- _Task statement_
Output the records starting at the line containing "FIELD: Pressure (mmHg)" and ending at the line containing "Value: 30 °C" as a two-column CSV with the headers "prompt" and "reading", one row per record. Put each value in double quotes and replace any line breaks with spaces.

(Data extracted from a collection)
-- -- --

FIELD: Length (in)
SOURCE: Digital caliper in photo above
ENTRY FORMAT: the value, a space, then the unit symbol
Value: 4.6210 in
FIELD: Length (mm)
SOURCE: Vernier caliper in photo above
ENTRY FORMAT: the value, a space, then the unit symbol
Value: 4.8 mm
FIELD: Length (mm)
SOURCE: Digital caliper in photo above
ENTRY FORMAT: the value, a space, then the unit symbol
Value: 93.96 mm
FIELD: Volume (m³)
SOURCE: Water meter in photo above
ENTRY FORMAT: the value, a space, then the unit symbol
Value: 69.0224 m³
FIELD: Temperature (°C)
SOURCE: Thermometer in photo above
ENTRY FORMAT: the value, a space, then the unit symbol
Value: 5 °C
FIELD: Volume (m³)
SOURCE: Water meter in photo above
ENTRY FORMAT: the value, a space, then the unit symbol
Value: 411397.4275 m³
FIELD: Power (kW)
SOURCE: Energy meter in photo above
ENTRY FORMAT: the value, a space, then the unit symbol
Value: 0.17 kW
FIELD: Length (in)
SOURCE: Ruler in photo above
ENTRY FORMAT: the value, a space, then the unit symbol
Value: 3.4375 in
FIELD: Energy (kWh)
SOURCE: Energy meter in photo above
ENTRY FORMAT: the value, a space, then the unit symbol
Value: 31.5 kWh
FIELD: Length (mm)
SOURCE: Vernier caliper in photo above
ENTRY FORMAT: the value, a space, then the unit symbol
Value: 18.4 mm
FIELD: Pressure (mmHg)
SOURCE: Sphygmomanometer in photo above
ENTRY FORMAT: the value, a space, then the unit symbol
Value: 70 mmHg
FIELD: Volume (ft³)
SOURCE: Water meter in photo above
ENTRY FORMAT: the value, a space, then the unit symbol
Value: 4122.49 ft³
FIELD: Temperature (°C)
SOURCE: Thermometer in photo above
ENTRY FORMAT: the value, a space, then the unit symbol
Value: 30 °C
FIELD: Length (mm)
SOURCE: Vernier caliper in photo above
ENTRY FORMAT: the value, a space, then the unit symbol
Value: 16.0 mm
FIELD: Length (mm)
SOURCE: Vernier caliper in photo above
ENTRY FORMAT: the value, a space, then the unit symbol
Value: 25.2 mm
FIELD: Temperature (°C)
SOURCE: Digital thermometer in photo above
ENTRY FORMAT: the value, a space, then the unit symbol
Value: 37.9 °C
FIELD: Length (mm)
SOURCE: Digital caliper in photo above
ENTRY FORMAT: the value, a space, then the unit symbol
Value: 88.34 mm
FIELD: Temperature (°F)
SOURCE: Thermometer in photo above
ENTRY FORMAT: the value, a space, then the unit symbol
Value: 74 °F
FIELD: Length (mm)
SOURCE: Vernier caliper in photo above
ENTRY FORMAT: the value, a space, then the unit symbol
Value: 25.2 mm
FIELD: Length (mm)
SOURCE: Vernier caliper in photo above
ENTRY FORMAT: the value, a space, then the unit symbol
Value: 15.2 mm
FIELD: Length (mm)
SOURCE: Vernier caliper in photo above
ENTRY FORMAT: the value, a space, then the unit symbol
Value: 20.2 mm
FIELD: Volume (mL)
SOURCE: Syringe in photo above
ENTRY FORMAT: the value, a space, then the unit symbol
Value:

-- -- --

- _Exercise answer_
prompt,reading
"FIELD: Pressure (mmHg) SOURCE: Sphygmomanometer in photo above ENTRY FORMAT: the value, a space, then the unit symbol Value:","70 mmHg"
"FIELD: Volume (ft³) SOURCE: Water meter in photo above ENTRY FORMAT: the value, a space, then the unit symbol Value:","4122.49 ft³"
"FIELD: Temperature (°C) SOURCE: Thermometer in photo above ENTRY FORMAT: the value, a space, then the unit symbol Value:","30 °C"